Items from a dataset:
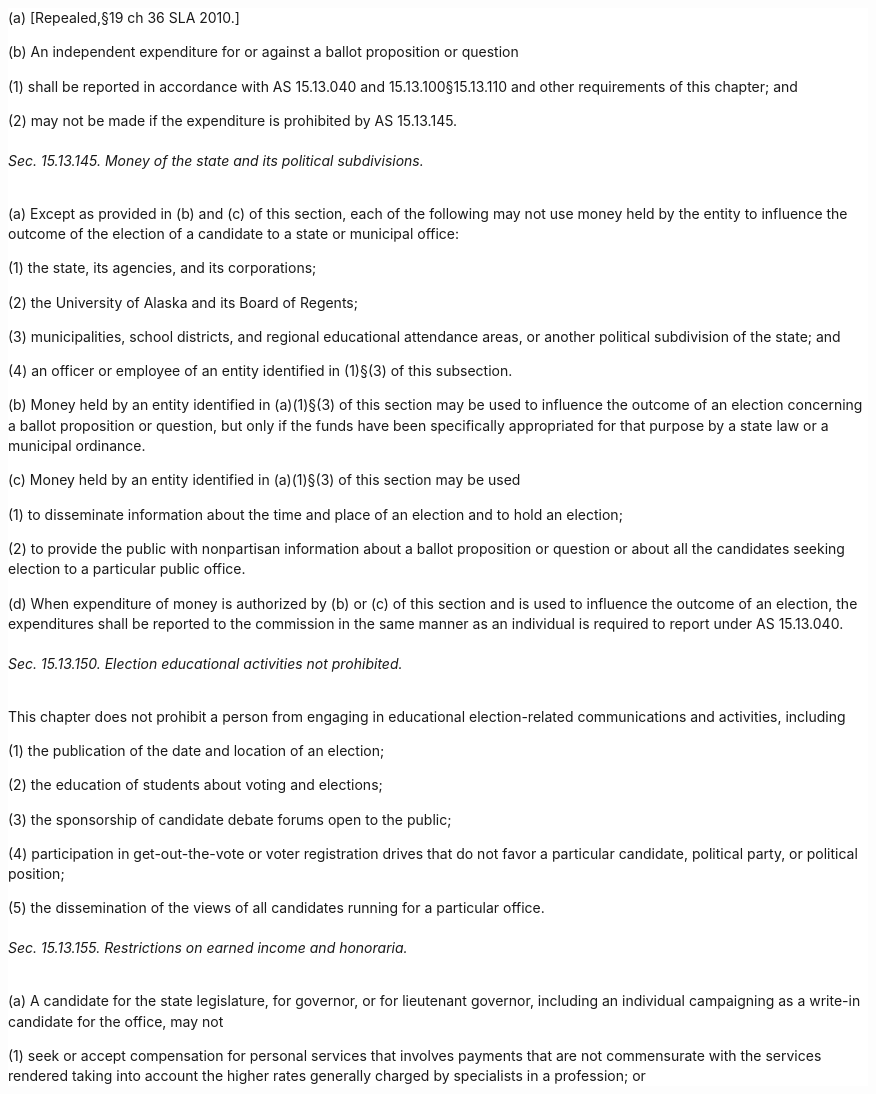 (a) [Repealed,§19 ch 36 SLA 2010.]

(b) An independent expenditure for or against a ballot proposition or question

(1) shall be reported in accordance with AS 15.13.040 and 15.13.100§15.13.110 and other requirements of this chapter; and

(2) may not be made if the expenditure is prohibited by AS 15.13.145.

###### Sec. 15.13.145.   Money of the state and its political subdivisions.

(a) Except as provided in (b) and (c) of this section, each of the following may not use money held by the entity to influence the outcome of the election of a candidate to a state or municipal office:

(1) the state, its agencies, and its corporations;

(2) the University of Alaska and its Board of Regents;

(3) municipalities, school districts, and regional educational attendance areas, or another political subdivision of the state; and

(4) an officer or employee of an entity identified in (1)§(3) of this subsection.

(b) Money held by an entity identified in (a)(1)§(3) of this section may be used to influence the outcome of an election concerning a ballot proposition or question, but only if the funds have been specifically appropriated for that purpose by a state law or a municipal ordinance.

(c) Money held by an entity identified in (a)(1)§(3) of this section may be used

(1) to disseminate information about the time and place of an election and to hold an election;

(2) to provide the public with nonpartisan information about a ballot proposition or question or about all the candidates seeking election to a particular public office.

(d) When expenditure of money is authorized by (b) or (c) of this section and is used to influence the outcome of an election, the expenditures shall be reported to the commission in the same manner as an individual is required to report under AS 15.13.040.

###### Sec. 15.13.150.   Election educational activities not prohibited.

This chapter does not prohibit a person from engaging in educational election-related communications and activities, including

(1) the publication of the date and location of an election;

(2) the education of students about voting and elections;

(3) the sponsorship of candidate debate forums open to the public;

(4) participation in get-out-the-vote or voter registration drives that do not favor a particular candidate, political party, or political position;

(5) the dissemination of the views of all candidates running for a particular office.

###### Sec. 15.13.155.   Restrictions on earned income and honoraria.

(a) A candidate for the state legislature, for governor, or for lieutenant governor, including an individual campaigning as a write-in candidate for the office, may not

(1) seek or accept compensation for personal services that involves payments that are not commensurate with the services rendered taking into account the higher rates generally charged by specialists in a profession; or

Exercise brief -
Reproduce the text of the items above word for word, omitting the pictures.

Completed exercise -
 (a) [Repealed,§19 ch 36 SLA 2010.]

(b) An independent expenditure for or against a ballot proposition or question

(1) shall be reported in accordance with AS 15.13.040 and 15.13.100§15.13.110 and other requirements of this chapter; and

(2) may not be made if the expenditure is prohibited by AS 15.13.145.

###### Sec. 15.13.145.   Money of the state and its political subdivisions.

(a) Except as provided in (b) and (c) of this section, each of the following may not use money held by the entity to influence the outcome of the election of a candidate to a state or municipal office:

(1) the state, its agencies, and its corporations;

(2) the University of Alaska and its Board of Regents;

(3) municipalities, school districts, and regional educational attendance areas, or another political subdivision of the state; and

(4) an officer or employee of an entity identified in (1)§(3) of this subsection.

(b) Money held by an entity identified in (a)(1)§(3) of this section may be used to influence the outcome of an election concerning a ballot proposition or question, but only if the funds have been specifically appropriated for that purpose by a state law or a municipal ordinance.

(c) Money held by an entity identified in (a)(1)§(3) of this section may be used

(1) to disseminate information about the time and place of an election and to hold an election;

(2) to provide the public with nonpartisan information about a ballot proposition or question or about all the candidates seeking election to a particular public office.

(d) When expenditure of money is authorized by (b) or (c) of this section and is used to influence the outcome of an election, the expenditures shall be reported to the commission in the same manner as an individual is required to report under AS 15.13.040.

###### Sec. 15.13.150.   Election educational activities not prohibited.

This chapter does not prohibit a person from engaging in educational election-related communications and activities, including

(1) the publication of the date and location of an election;

(2) the education of students about voting and elections;

(3) the sponsorship of candidate debate forums open to the public;

(4) participation in get-out-the-vote or voter registration drives that do not favor a particular candidate, political party, or political position;

(5) the dissemination of the views of all candidates running for a particular office.

###### Sec. 15.13.155.   Restrictions on earned income and honoraria.

(a) A candidate for the state legislature, for governor, or for lieutenant governor, including an individual campaigning as a write-in candidate for the office, may not

(1) seek or accept compensation for personal services that involves payments that are not commensurate with the services rendered taking into account the higher rates generally charged by specialists in a profession; or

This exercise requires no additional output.